King’s narrator doesn’t reveal her name until the very last page, but Sam and Yash, the brainy stars of her 17th-century literature class, call her Jordan. Actually, at first they refer to her as Daisy, for Daisy Buchanan of The Great Gatsby, but when they learn she came to their unnamed college on a golf scholarship, they change it to Jordan for Gatsby’s golfer friend. The boys are housesitting for a professor who’s spending a year at Oxford, living in a cozy, book-filled Victorian Jordan visits for the first time after watching The Deer Hunter at the student union on her first date with Sam. As their relationship proceeds, Jordan is practically living at the house herself, trying hard not to notice that she’s actually in love with Yash. A Baptist, Sam has an everything-but policy about sex that only increases the tension. The title of the book refers to a nickname for the king of hearts from an obscure card game the three of them play called Sir Hincomb Funnibuster, and both the game and variations on the moniker recur as the novel spins through and past Jordan’s senior year, then decades into the future.
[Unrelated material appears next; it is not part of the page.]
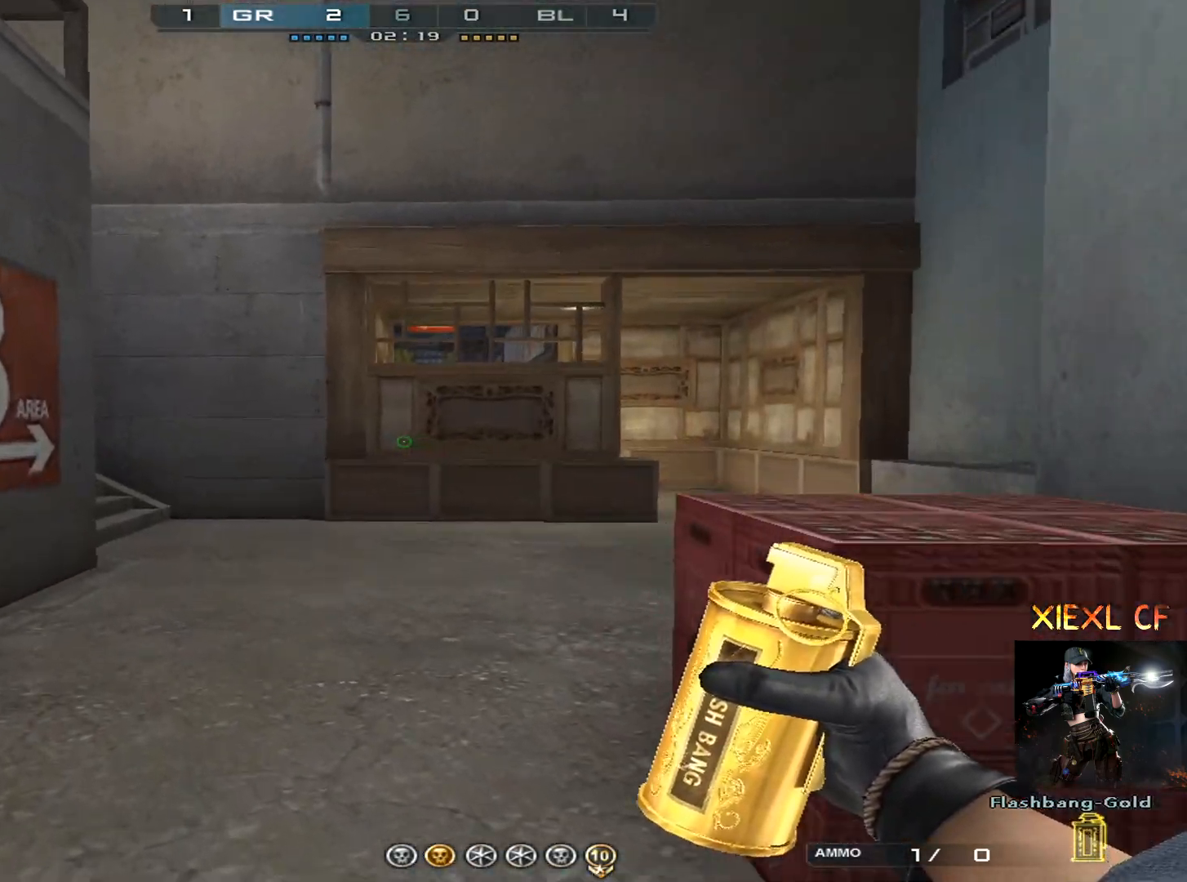
{"keys": ["w"], "mouse": [], "events": [[17, "a", "down"], [151, "a", "up"]]}
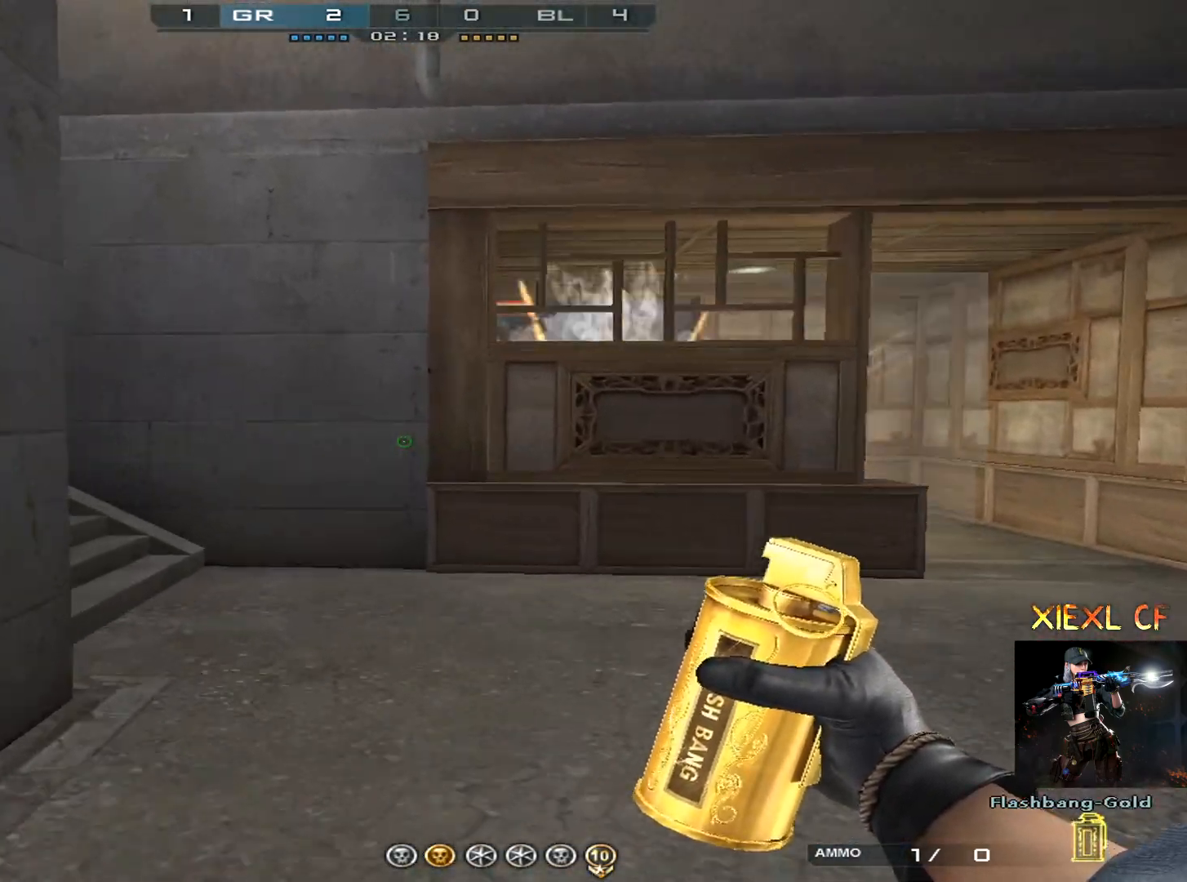
{"keys": ["w"], "mouse": [], "events": []}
King is a genius at writing love stories—including Euphoria (2014), which won the Kirkus Prize—and her mostly sunny version of the campus novel is an enjoyable alternative to the current vogue for dark academia. Tragedies are on the way, though, as we know they must be, since nothing gold can stay and these darn fictional characters seem to make the same kinds of stupid mistakes that real people do. Tenderhearted readers will soak the pages of the last chapter with tears.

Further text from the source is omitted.